Three staff members outside washroom.

What it’s like to be a washroom cleaner at Ontario Parks

In today’s post, our Algonquin Zone Marketing Specialist Andrea Coulter shares how a summer of cleaning washrooms turned her into a public washroom etiquette crusader.

After more than 15 years with Ontario Parks, I still remember my first position most vividly (you never forget cleaning poop off the beach…). I was eighteen years old, and spent the summer working maintenance with Ontario Parks.

After that season of wiping footprints off toilet seats, cleaning clumps of hair from washroom sinks, and scraping waste off the floor, there are some things I started doing (and some things I would never do again):

1. I will never flush anything non-flushable

That includes wipes, tampons, diapers — essentially anything other than human waste and toilet paper. Remember: a plumbing disaster might mean the entire comfort station is out of commission — no one wants that.

sewage coming up from clogged pipes
When the pipes get clogged, washrooms get yucky!

When I worked in maintenance, we frequently removed “UFOs” (un-flushable objects) from toilets. I fished out everything from water bottles to bikinis.

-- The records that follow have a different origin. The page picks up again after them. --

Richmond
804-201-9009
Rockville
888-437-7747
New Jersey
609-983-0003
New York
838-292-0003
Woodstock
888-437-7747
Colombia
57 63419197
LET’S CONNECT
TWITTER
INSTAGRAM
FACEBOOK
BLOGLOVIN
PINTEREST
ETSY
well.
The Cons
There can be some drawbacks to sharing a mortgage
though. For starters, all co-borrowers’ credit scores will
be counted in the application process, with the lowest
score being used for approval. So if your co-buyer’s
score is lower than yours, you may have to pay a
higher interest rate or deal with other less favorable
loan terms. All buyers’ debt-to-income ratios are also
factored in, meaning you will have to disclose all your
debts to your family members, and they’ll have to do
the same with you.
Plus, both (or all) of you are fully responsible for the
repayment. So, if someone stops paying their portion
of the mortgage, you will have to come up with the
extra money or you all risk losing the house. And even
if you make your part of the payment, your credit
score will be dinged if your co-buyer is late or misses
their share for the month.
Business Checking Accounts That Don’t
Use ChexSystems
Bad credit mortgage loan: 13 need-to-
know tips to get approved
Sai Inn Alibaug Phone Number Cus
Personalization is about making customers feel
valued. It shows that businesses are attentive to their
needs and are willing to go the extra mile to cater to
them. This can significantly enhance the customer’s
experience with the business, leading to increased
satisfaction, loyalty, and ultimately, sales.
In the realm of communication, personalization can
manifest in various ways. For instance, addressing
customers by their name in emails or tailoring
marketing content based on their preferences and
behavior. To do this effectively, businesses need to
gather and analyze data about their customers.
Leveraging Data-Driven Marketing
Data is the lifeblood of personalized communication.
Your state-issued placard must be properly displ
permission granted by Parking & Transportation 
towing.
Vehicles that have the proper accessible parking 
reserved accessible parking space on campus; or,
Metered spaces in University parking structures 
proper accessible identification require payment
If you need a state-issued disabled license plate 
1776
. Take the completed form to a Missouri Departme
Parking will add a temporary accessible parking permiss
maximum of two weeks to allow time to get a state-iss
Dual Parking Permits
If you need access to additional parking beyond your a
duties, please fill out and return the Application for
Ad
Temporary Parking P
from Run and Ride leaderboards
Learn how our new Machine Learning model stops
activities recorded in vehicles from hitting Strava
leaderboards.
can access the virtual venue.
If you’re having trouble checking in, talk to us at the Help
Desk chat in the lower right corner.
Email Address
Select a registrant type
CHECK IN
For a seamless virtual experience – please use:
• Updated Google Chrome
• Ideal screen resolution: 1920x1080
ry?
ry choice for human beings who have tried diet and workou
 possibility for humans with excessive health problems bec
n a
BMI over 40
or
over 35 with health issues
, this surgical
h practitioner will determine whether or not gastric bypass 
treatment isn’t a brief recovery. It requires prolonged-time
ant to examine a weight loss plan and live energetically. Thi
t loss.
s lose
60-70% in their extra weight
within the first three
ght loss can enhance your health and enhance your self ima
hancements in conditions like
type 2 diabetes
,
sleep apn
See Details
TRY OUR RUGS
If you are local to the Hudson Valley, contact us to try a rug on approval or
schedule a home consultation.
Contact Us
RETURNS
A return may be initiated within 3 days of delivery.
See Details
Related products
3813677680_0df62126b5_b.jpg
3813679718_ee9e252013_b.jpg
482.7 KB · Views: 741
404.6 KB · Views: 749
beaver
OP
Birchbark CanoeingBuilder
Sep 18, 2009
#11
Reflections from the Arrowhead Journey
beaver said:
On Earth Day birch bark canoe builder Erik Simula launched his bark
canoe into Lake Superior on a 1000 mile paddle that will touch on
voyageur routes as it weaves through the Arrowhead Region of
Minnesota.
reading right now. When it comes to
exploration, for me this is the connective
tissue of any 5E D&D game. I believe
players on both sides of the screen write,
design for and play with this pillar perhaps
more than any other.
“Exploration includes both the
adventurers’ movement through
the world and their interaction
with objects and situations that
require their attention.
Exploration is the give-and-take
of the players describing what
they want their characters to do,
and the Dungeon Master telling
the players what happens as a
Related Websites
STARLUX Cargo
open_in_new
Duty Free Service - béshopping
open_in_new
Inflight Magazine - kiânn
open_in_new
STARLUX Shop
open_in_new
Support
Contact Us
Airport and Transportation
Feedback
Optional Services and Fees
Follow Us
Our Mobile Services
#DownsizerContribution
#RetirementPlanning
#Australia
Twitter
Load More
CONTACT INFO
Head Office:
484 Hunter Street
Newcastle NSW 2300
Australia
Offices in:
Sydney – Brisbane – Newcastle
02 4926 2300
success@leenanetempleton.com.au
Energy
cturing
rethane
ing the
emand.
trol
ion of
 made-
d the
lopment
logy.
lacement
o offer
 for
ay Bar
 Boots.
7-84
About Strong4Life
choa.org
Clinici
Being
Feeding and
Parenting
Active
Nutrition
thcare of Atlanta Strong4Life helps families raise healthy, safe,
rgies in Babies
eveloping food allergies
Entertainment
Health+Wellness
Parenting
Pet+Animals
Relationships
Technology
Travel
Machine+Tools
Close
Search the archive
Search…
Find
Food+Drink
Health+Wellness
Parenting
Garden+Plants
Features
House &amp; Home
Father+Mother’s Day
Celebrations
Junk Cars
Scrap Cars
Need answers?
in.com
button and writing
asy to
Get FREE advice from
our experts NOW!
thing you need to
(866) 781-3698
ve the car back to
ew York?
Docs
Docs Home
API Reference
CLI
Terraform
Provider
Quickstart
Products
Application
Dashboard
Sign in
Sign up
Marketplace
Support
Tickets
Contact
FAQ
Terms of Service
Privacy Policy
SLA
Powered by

2. I will never use my foot to flush the toilet

It makes the handle dirtier for anyone else who uses that washroom afterwards.

The “foot flusher” technique can also lead to broken toilets and “out of order” signs.

3. I will never use a large wad of toilet paper to avoid touching surfaces, and then drop it on the ground or sink afterwards

We’ve probably all seen or done this. This is a popular technique to avoid touching taps, door handles, toilet handles or sitting directly on toilet seats.

The problem is that, afterwards, the wad is often dropped on the floor or counter, or even left on the toilet seat for the next customer or staff member to deal with, instead of going in the toilet or garbage where it belongs.

4. I will not spend an excessive amount of time in front of the sink when people are waiting to use them, or staff are waiting to clean them

This is especially important this year. We need to provide all visitors with access to washrooms, and still allow for physical distancing and increased cleaning.

5. I will never use the washroom sinks for washing anything except my hands

Washroom sinks are not for washing dishes, babies, clothing, dogs, feet…you get this idea.

Comfort station on a sunny day

6. I will remember that clean washrooms are worth the wait

As much as none of us want to wait when “nature calls,” washrooms are being cleaned and disinfected for our protection and comfort.

Masked staff member cleaning comfort station.

(When the cleaners are finished, I will also thank them for their work. They are some of the hardest working people in the Ontario Parks organization.)

7. I will be understanding when the washrooms are muddy on rainy days

Rainy days mean messy washroom floors. I remember receiving complaints about muddy washrooms within 15 minutes of cleaning them on rainy Saturdays.

Our staff do their best, but muddy floors are really difficult to maintain on busy rainy days.

Help keep washrooms clean

After that summer cleaning washrooms, I quickly learned that the actions of a few could turn a washroom into a disaster. And I’d be stuck with the mess.

Masked staff member cleaning vault privy.

A little bit goes a long way to ensure everyone enjoys clean, welcoming washrooms while visiting parks.